SJZ, Member, New York Bar / FreeAdvice Contributing Attorney

Answered 2 years ago | Contributor

It depends on how she and your stepfather owned the house and how it was acquired.
1) They were on the deed as "joint tenants with right of survivorship" or JTROS: as the surviving "joint tenant" (owner), the stepfather becomes 100% owner of the home when your mother passed.
2) They owned the home as "tenants in common" but it was bought during marriage: it is "community property" as something acquired during marriage and the surviving spouse (stepfather) inherits it entirely and becomes sole owner.
3) They owned the home as "tenants in common" but the house was bought pre-marriage: in that case, your mother's share (1/2 or 50%) of the house was her separate property, which means you inherit half of her share (a 1/4 or 25% interest) and the stepfather gets the other half of her share to add to his share.
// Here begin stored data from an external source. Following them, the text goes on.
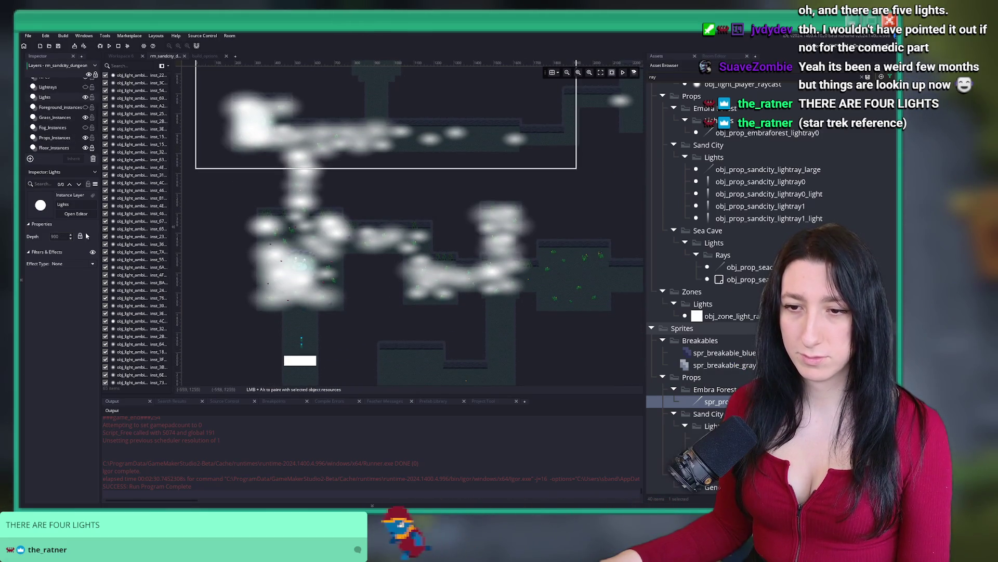
click(68, 118)
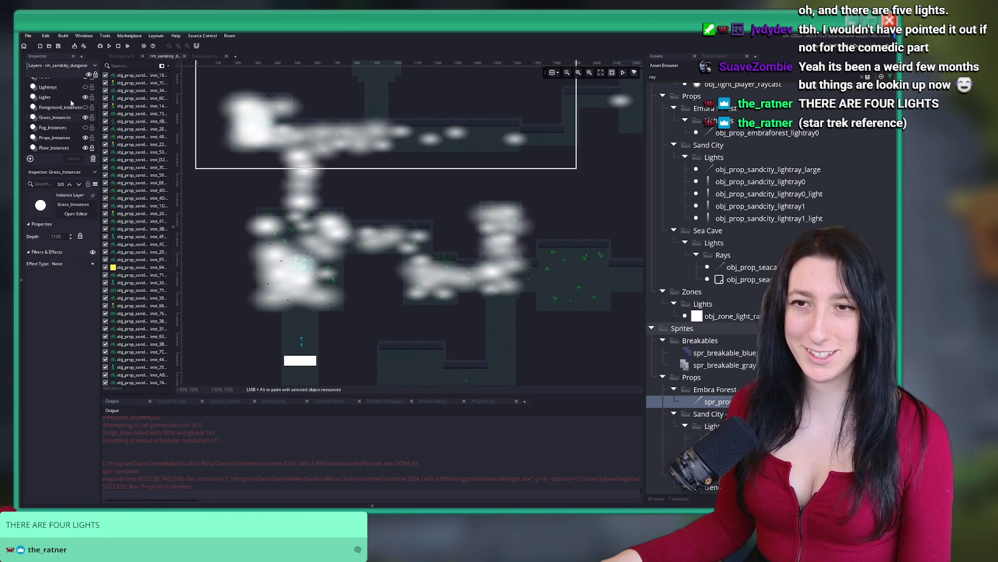
click(60, 107)
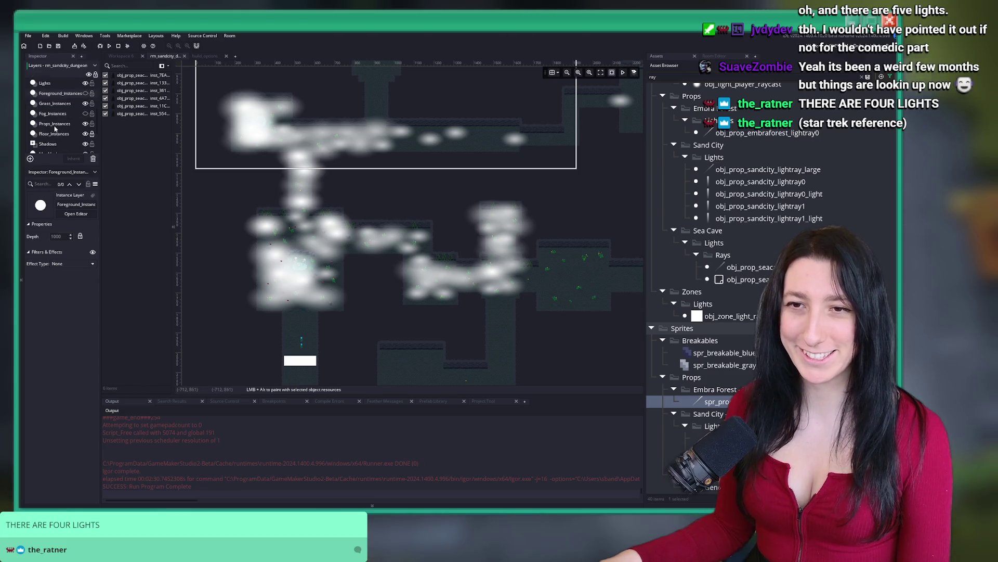
click(55, 126)
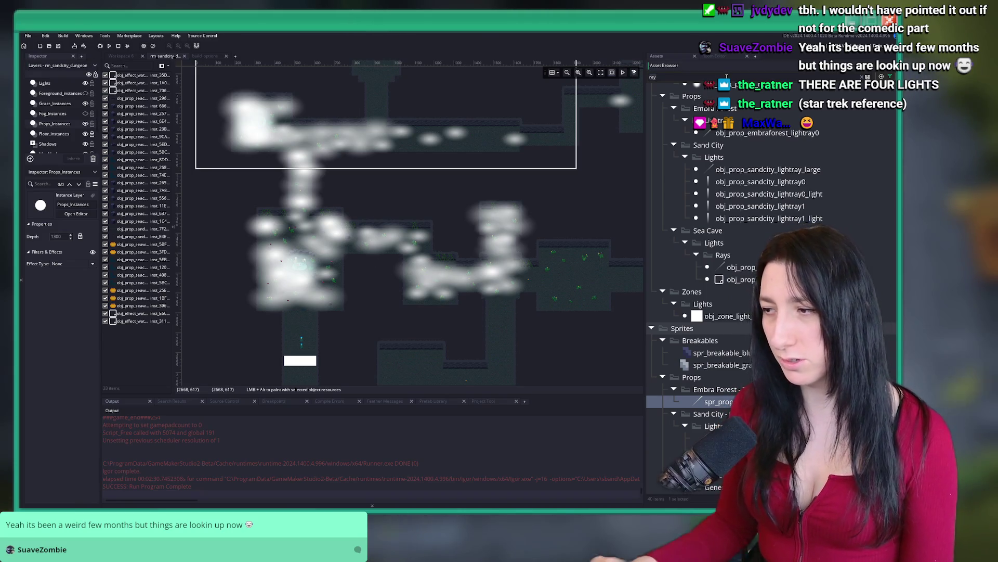
Hide the Lights layer to see the room clearly.
scroll(406, 193, up, 5)
scroll(86, 126, down, 2)
scroll(86, 126, up, 3)
click(86, 112)
scroll(69, 122, down, 3)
4) She was the only person on the deed and the home was bought pre-marriage: it is all her separate property, so you get half the house (a half interest in it) and your stepfather gets the other half.
5) He was the only person on the deed and the home was bought pre-marriage: it is all his separate property and remains 100% his property.
The deed, not mortgage determines ownership; the mortgage only determines who has to pay the loan.
Of course, if the house is worth less than the remaining mortgage balance, it doesn't really matter: there is no equity or value to it.